Nico Roymans argues that the cult of Herculus Magusanus played in a prominent role in the ethnogenesis of the Batavi during the second part of the first century BC.

=== Other Lower Rhine tribes ===
The cult of Hercules Magusanus must have been marginalized as a principal deity in the public cult among the Ubii and the Cugerni following the foundation of the Colonia Claudia Ara Agrippinensium and Colonia Ulpia Traiana in 50–60 AD, when his role was likely taken over by the Roman god Mars.

=== Outside the Lower Rhine ===
Dedications to Hercules Magusanus are also known from Rome, Britain or Dacia. In all instances, they are related to Germani from the Lower Rhine area, most of them serving in the Roman army or to its influence.

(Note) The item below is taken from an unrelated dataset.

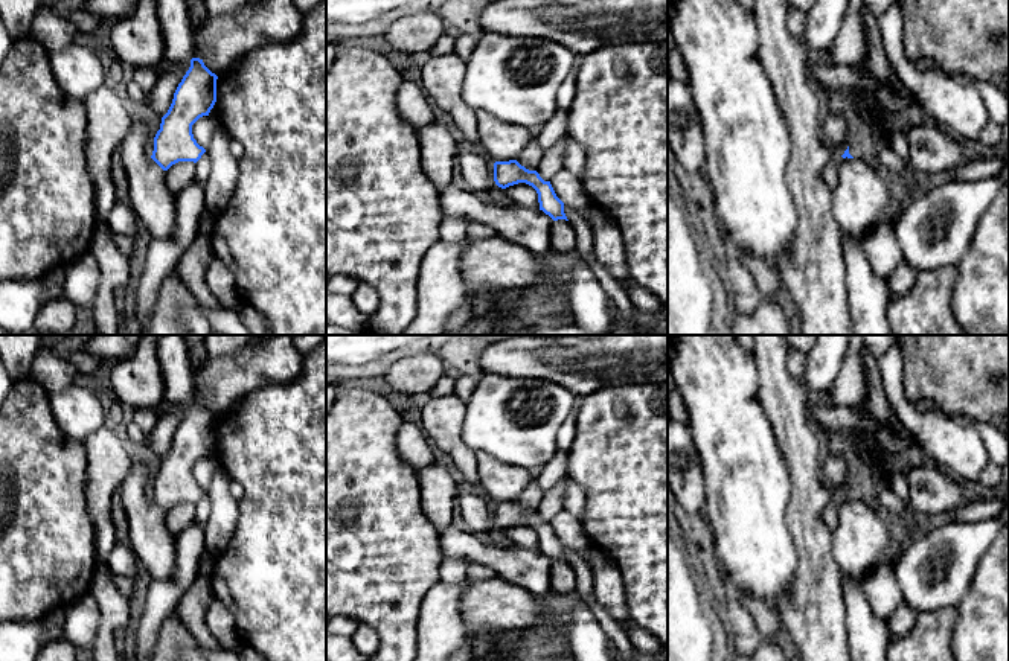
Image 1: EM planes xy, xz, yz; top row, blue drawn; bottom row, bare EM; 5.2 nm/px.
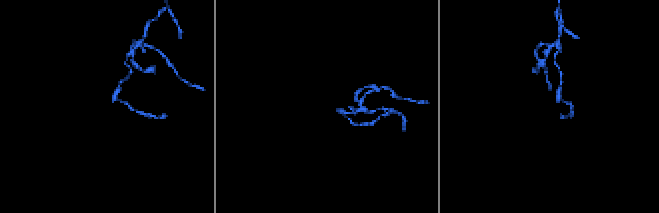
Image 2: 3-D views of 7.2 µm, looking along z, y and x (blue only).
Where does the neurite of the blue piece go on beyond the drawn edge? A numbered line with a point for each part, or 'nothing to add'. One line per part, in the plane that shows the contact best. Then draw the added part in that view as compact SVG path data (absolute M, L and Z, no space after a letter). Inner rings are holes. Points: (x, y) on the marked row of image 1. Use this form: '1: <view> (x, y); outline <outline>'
1: xz (477, 169); outline M457 152L457 160L468 190L485 196L492 186L497 186L494 161L486 154Z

An altar to Hercules Magusanus was found near the site of a Roman fort at Mumrills (Stirlingshire), dedicated by Valerius Nigrinus, an officer in the Tungrian cavalry regiment.

== Depiction ==
Although no myth associated with Hercules Magusanus has been preserved, the iconography is rather close to the Latin imagery surrounding Hercules. For instance, several Germanic figurines and statues depict him bearing a club and a lion’s skin over his shoulders, once with three-headed dog Cerberus, echoing foreign myths involving the Roman hero.